(EXCERPTED RECORDS Opens)
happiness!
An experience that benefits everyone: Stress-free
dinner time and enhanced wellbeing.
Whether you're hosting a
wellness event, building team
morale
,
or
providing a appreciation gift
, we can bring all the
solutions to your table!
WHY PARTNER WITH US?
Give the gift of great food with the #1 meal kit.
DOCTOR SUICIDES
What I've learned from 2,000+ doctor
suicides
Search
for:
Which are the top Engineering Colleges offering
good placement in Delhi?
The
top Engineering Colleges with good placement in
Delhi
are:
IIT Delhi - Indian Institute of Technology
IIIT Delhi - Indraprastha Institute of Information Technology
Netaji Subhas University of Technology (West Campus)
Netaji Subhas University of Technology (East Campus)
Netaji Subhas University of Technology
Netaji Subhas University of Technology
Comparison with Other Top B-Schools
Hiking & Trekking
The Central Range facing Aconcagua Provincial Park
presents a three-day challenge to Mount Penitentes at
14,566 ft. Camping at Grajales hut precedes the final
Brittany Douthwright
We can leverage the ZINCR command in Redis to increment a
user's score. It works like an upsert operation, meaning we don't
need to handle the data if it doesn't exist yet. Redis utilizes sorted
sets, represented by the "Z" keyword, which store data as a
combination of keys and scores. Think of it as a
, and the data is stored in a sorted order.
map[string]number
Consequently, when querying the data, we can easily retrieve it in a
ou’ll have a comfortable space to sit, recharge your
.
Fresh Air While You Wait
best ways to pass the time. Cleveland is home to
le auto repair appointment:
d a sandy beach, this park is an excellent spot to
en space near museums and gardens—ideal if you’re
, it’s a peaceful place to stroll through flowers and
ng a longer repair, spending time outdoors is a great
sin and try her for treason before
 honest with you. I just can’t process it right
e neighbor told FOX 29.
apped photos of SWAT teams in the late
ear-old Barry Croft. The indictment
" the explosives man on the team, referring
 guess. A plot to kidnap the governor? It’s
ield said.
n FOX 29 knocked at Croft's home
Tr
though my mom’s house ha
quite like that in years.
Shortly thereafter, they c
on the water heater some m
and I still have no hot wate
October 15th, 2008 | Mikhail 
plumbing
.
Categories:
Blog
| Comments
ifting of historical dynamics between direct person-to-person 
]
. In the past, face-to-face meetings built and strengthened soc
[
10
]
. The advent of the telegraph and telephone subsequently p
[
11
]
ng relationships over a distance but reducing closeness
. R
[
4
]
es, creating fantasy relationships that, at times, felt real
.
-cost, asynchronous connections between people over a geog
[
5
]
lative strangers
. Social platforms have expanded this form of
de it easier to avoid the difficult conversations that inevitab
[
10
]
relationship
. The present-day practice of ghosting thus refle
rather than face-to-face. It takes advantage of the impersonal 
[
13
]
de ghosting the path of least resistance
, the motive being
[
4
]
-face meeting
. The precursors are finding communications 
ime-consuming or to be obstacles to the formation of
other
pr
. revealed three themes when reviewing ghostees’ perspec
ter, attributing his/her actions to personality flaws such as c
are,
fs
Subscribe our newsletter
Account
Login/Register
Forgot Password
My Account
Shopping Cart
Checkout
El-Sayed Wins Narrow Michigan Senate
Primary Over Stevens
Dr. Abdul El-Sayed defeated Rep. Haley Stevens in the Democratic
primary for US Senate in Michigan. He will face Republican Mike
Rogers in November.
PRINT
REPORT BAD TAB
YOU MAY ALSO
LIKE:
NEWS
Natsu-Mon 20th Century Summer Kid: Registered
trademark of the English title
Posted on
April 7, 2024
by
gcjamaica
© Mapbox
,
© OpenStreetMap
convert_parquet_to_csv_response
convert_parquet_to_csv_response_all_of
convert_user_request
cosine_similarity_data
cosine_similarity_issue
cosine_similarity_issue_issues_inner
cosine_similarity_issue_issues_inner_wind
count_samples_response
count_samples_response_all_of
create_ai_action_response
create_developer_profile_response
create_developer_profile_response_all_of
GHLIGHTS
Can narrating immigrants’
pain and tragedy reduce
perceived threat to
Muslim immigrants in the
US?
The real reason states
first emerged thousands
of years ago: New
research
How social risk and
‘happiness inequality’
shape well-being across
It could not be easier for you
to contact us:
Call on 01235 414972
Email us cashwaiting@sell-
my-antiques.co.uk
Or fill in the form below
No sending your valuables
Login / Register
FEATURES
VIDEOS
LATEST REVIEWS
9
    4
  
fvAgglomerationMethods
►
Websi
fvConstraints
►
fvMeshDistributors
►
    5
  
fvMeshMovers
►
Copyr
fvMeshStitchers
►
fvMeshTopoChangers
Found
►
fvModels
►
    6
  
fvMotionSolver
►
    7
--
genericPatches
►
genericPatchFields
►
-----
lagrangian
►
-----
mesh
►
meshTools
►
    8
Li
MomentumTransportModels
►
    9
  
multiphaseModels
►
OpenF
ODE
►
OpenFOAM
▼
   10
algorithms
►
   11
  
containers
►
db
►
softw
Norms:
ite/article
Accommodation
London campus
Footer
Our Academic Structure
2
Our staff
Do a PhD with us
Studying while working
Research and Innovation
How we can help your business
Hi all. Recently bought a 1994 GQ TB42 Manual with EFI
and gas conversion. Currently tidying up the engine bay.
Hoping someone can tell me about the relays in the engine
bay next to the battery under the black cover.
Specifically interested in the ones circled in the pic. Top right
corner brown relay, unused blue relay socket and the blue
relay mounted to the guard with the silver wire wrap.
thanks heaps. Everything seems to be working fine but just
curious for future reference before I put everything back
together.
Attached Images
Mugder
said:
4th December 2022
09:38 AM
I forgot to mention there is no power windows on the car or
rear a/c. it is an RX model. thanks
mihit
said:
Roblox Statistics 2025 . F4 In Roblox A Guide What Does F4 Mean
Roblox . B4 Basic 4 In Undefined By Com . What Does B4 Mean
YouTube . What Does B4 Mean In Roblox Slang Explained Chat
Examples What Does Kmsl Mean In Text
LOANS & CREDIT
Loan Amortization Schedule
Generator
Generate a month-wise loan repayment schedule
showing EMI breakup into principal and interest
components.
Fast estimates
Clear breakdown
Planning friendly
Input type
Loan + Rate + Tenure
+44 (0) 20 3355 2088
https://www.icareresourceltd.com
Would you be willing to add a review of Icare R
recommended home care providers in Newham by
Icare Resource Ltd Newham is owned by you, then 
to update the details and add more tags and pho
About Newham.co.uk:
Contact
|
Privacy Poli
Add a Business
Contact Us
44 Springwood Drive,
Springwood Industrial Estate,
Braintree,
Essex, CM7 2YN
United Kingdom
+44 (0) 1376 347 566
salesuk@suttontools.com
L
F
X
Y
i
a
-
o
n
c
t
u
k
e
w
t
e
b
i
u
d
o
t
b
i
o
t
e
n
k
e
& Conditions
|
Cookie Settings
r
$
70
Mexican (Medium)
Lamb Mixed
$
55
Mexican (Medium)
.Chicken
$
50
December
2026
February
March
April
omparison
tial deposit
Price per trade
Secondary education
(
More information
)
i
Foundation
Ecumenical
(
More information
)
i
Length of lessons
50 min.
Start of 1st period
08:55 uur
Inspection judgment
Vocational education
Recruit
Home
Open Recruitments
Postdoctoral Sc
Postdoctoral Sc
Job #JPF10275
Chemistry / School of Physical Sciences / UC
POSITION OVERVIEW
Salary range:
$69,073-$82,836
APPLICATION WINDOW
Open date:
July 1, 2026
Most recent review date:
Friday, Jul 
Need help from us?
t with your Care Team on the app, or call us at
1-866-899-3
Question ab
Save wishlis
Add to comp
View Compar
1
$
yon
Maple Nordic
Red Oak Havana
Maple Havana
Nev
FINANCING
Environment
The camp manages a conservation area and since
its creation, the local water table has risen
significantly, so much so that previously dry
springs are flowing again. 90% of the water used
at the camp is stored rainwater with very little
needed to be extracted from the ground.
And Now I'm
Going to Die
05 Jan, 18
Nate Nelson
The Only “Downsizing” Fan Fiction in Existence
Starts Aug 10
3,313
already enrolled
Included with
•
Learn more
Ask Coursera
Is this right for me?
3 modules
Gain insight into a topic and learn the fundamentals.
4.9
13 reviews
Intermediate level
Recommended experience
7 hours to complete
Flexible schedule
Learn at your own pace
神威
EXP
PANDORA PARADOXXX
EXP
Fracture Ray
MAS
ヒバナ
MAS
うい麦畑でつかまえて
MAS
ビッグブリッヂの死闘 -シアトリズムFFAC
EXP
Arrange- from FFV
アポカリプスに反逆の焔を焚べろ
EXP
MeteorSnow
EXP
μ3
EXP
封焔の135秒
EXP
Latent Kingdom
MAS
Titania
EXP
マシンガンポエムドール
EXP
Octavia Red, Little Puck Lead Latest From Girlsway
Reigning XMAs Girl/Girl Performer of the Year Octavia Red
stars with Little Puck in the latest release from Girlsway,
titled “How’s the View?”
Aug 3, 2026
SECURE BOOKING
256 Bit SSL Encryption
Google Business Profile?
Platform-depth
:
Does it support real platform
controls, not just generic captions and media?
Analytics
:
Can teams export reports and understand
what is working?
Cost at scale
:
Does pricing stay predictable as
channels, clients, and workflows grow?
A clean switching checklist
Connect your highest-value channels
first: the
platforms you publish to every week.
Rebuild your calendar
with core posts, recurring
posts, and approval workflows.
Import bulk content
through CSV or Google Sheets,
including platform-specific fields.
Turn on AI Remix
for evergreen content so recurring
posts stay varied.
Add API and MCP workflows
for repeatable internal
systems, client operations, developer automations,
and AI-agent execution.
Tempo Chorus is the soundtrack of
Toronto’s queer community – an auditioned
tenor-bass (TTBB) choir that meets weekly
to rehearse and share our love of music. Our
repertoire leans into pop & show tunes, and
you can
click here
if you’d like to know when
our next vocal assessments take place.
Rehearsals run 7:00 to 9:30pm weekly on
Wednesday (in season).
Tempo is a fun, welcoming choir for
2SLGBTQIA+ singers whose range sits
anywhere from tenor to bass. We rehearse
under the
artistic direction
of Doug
(EXCERPTED RECORDS Closes)
=== WORK TASK ===
Repeat the listing above word for word, starting at its first line and ending after the line that contains "presents a three-day".

=== RESPONSE BELOW ===
happiness!
An experience that benefits everyone: Stress-free
dinner time and enhanced wellbeing.
Whether you're hosting a
wellness event, building team
morale
,
or
providing a appreciation gift
, we can bring all the
solutions to your table!
WHY PARTNER WITH US?
Give the gift of great food with the #1 meal kit.
DOCTOR SUICIDES
What I've learned from 2,000+ doctor
suicides
Search
for:
Which are the top Engineering Colleges offering
good placement in Delhi?
The
top Engineering Colleges with good placement in
Delhi
are:
IIT Delhi - Indian Institute of Technology
IIIT Delhi - Indraprastha Institute of Information Technology
Netaji Subhas University of Technology (West Campus)
Netaji Subhas University of Technology (East Campus)
Netaji Subhas University of Technology
Netaji Subhas University of Technology
Comparison with Other Top B-Schools
Hiking & Trekking
The Central Range facing Aconcagua Provincial Park
presents a three-day challenge to Mount Penitentes at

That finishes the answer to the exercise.